Pourtant le Grim Reaper n’est pas un monstre. Contrairement à ses congénères, il tue sans cruauté et n’y prend aucun plaisir. Devant les dépouilles sans vie de ses missions accomplies, il s’entaille pour verser quelques gouttes de son sang en offrande puis ajoute une rengaine à peine audible : « Pardonne-moi ». Un bourreau malgré lui, qui accepte toutes les facettes de cette ville pour atteindre ses deux buts : le bien de son petit-frère qu’il veut protéger de tout danger et la recherche de son père, co-fondateur du gang des Grave Diggers et disparu depuis 14 ans… Car il lui voue une haine féroce et veut le tuer. Une traque et une vengeance encore mystérieuses qui n’empêchera pas des sursauts d’humanisme dans la tache quotidienne de notre assassin : ce premier volume s’achève en effet par sa rébellion contre le fils du chef des Grave Diggers… Mais je ne vous en dis pas plus !

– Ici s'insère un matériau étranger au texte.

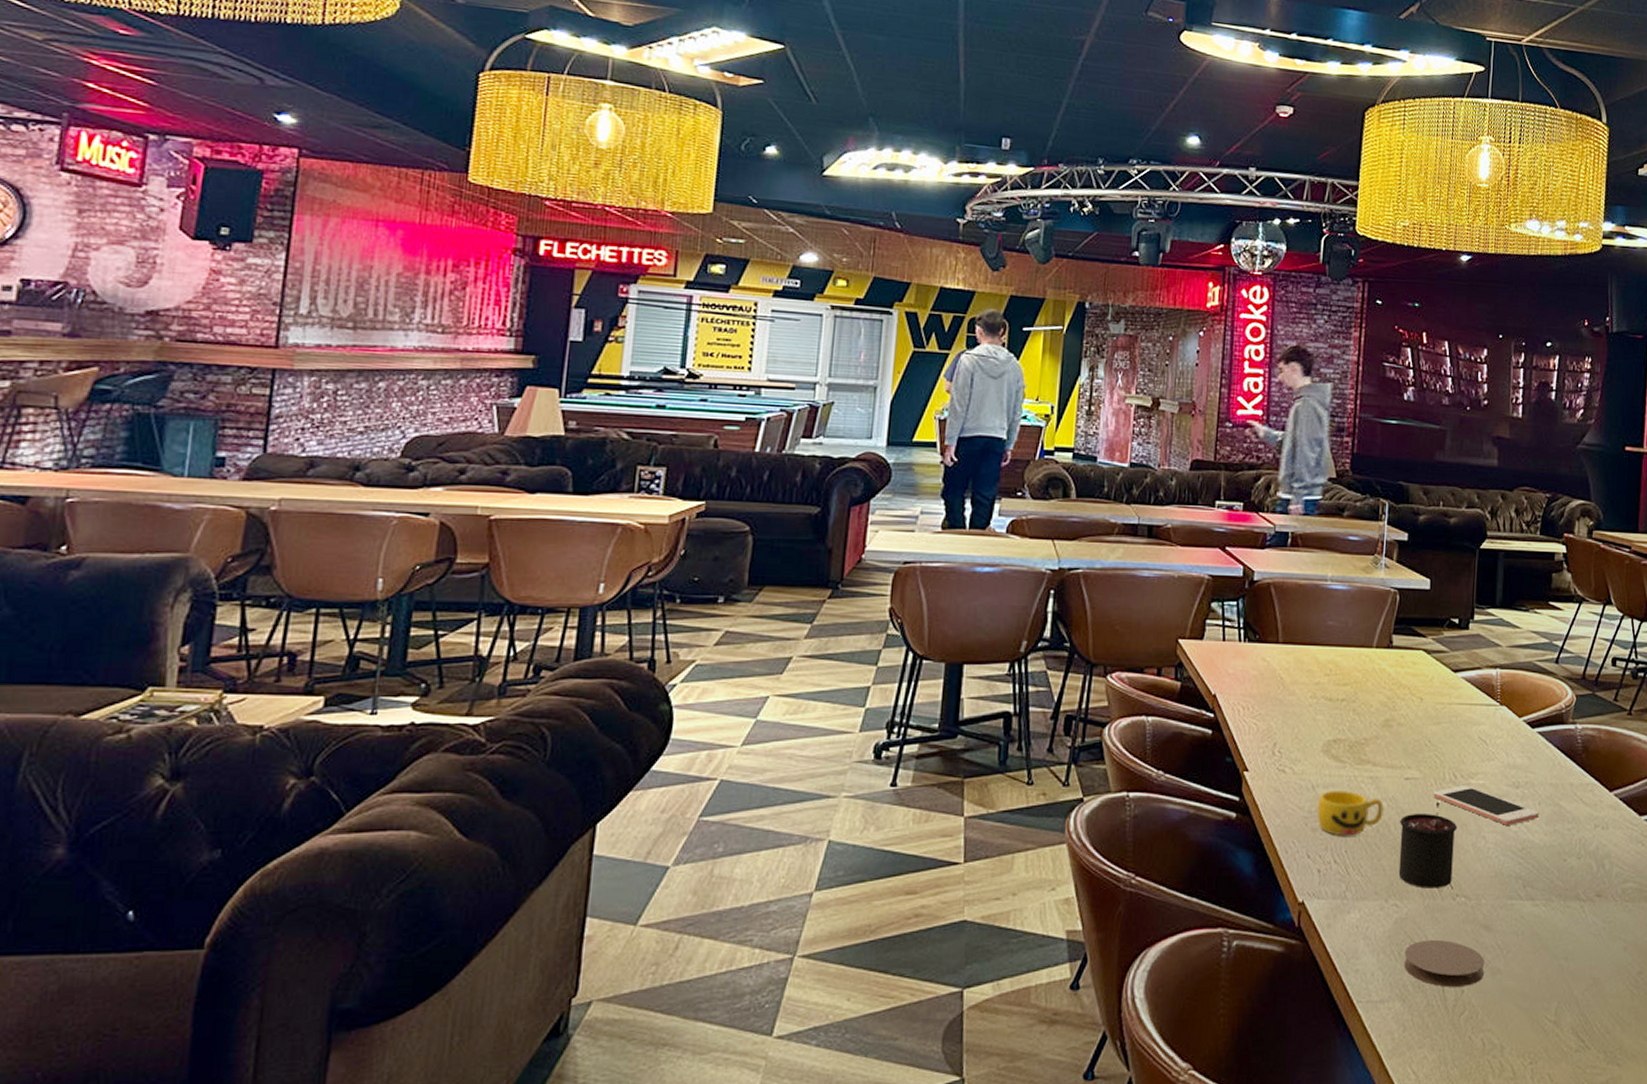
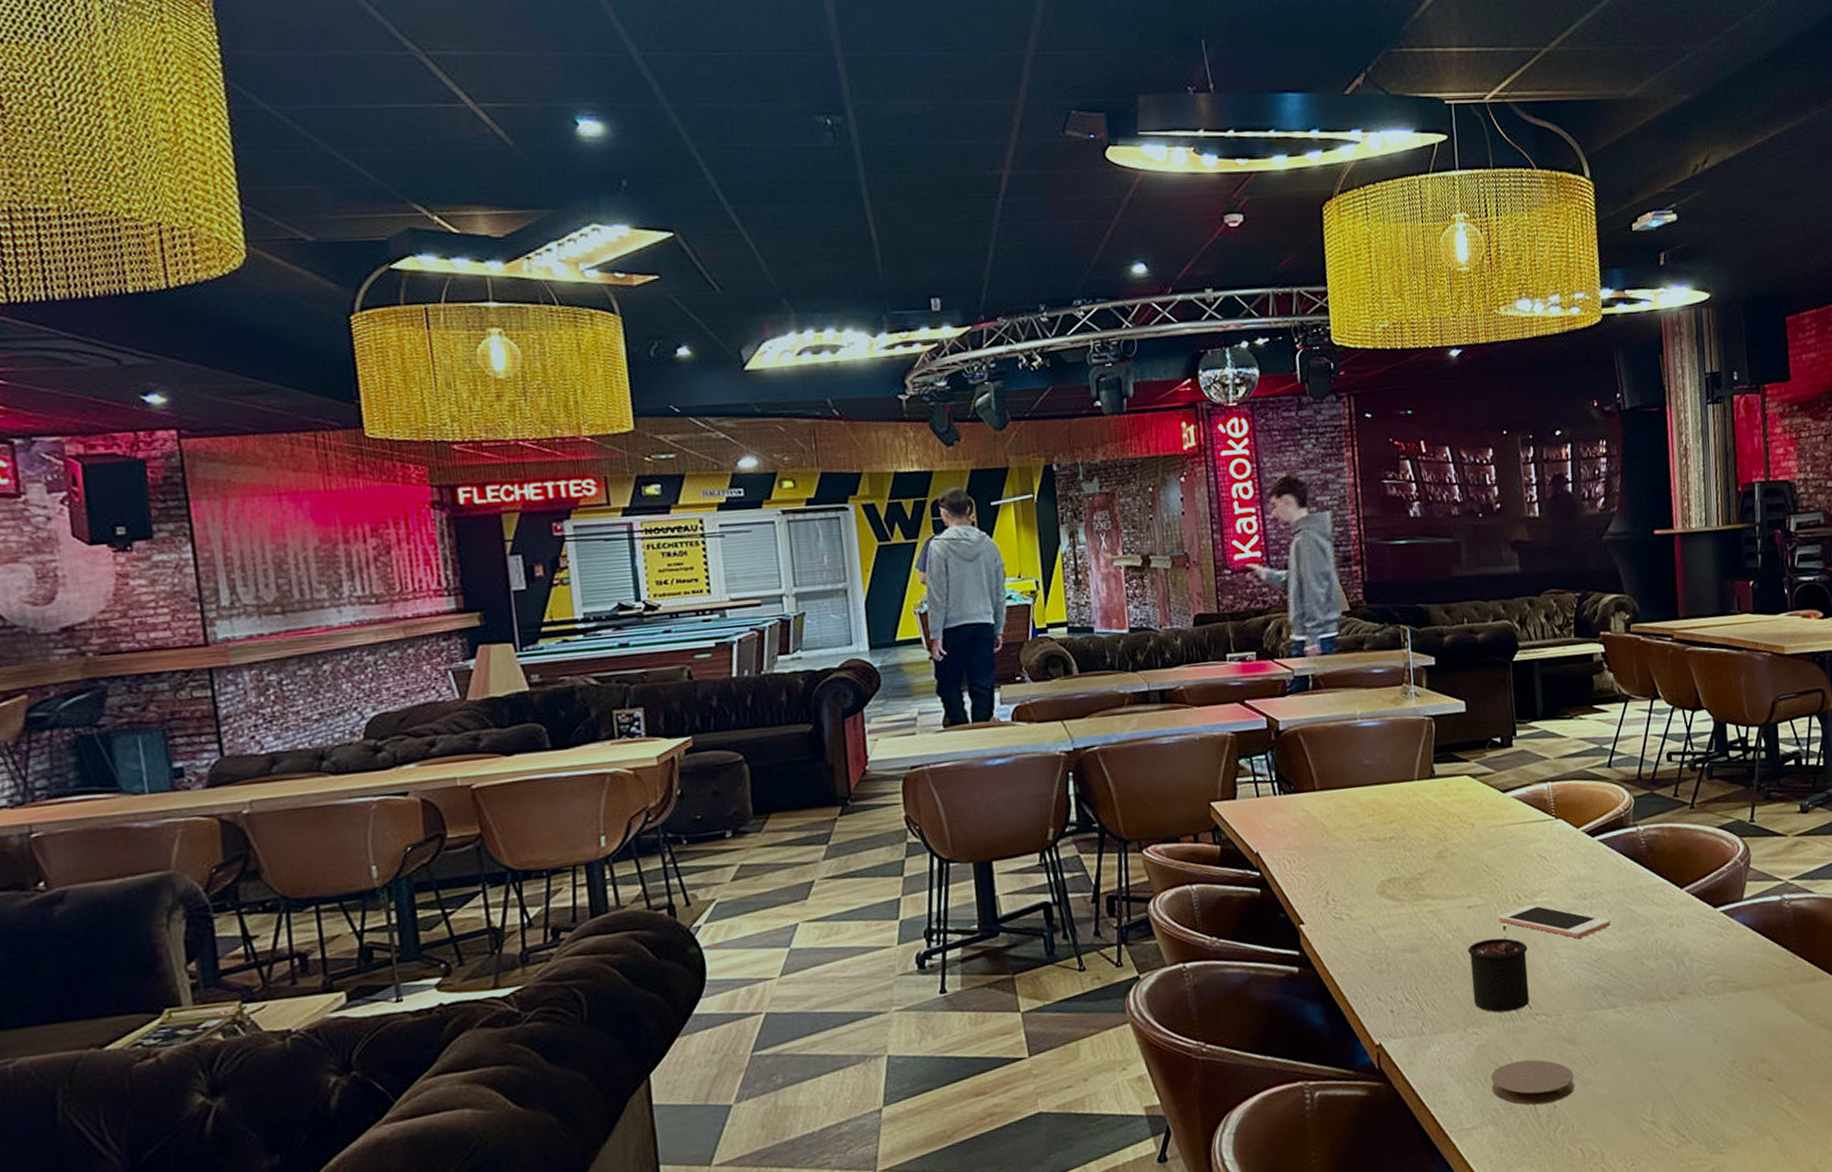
cup: present [1317,791,1384,836] -> none [1380,928,1450,974]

Dans la grande lignée des westerns dramatiques et dans une maîtrise renouvelée de son art, Masasumi Kakizaki entame donc une aventure sombre, cruelle et sanglante. Les mangas de western sont rares, et Green Blood en est un qui démarre sous d’excellents auspices, alors profitez-en !
Fiche descriptive
Auteur : Masasumi Kakizaki
Date de parution du dernier tome : 04 juillet 2013
Éditeurs fr/jp : Ki-oon / Kodansha
Nombre de pages : 198
Prix de vente : 7.65€
Nombre de volumes : 1/5 (terminé)
Visuels GREEN BLOOD © Masasumi Kakizaki / Kodansha Ltd.
Pour vous faire un avis, la preview est disponible ici. Pour en savoir plus sur les auteurs, vous pouvez toujours faire un tour sur leur blog ou sur Twitter. Les éditions Ki-oon ont également un focus très intéressant sur l’histoire du quartier Five Points.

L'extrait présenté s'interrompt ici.